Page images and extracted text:
══════════════════════════════

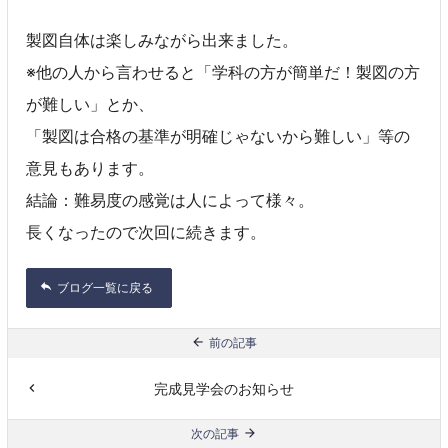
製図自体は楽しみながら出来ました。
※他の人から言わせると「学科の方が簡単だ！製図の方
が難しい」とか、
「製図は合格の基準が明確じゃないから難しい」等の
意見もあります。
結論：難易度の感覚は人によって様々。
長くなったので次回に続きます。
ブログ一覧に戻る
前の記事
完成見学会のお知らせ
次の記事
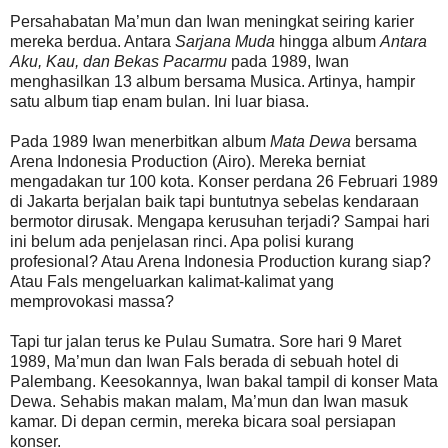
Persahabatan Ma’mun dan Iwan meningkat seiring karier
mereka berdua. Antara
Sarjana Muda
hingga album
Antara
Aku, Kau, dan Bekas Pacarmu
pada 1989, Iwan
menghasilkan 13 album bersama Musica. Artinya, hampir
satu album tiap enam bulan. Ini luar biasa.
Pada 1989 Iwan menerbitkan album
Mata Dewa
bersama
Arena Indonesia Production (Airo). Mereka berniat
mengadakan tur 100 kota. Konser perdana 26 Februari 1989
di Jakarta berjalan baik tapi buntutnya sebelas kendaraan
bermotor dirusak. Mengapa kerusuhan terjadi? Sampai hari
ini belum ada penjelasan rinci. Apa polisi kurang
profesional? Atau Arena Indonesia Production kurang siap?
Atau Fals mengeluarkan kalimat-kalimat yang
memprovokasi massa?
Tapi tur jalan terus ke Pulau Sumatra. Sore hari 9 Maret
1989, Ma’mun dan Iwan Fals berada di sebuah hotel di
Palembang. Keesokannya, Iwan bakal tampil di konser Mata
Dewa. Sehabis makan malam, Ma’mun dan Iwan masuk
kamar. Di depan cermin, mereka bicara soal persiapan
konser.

══════════════════════════════

In the records above, find the line containing "pada 1989, Iwan"; please retype it and every line after it through the last line, exactly and with nothing else.

Answer space |
pada 1989, Iwan
menghasilkan 13 album bersama Musica. Artinya, hampir
satu album tiap enam bulan. Ini luar biasa.
Pada 1989 Iwan menerbitkan album
Mata Dewa
bersama
Arena Indonesia Production (Airo). Mereka berniat
mengadakan tur 100 kota. Konser perdana 26 Februari 1989
di Jakarta berjalan baik tapi buntutnya sebelas kendaraan
bermotor dirusak. Mengapa kerusuhan terjadi? Sampai hari
ini belum ada penjelasan rinci. Apa polisi kurang
profesional? Atau Arena Indonesia Production kurang siap?
Atau Fals mengeluarkan kalimat-kalimat yang
memprovokasi massa?
Tapi tur jalan terus ke Pulau Sumatra. Sore hari 9 Maret
1989, Ma’mun dan Iwan Fals berada di sebuah hotel di
Palembang. Keesokannya, Iwan bakal tampil di konser Mata
Dewa. Sehabis makan malam, Ma’mun dan Iwan masuk
kamar. Di depan cermin, mereka bicara soal persiapan
konser.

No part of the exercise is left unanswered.